__Extracted information__

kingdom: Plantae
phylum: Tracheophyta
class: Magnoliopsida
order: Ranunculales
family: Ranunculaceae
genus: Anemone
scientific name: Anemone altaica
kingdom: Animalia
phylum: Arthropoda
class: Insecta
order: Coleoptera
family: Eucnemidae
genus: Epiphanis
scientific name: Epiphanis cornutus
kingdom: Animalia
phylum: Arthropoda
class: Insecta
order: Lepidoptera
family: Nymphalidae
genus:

__Given problem__
Turn the lines above, from the line with "genus: Anemone" through the end of the entries, into a numbered list, dropping any blank lines.

__Answer in full__
1. genus: Anemone
2. scientific name: Anemone altaica
3. kingdom: Animalia
4. phylum: Arthropoda
5. class: Insecta
6. order: Coleoptera
7. family: Eucnemidae
8. genus: Epiphanis
9. scientific name: Epiphanis cornutus
10. kingdom: Animalia
11. phylum: Arthropoda
12. class: Insecta
13. order: Lepidoptera
14. family: Nymphalidae
15. genus:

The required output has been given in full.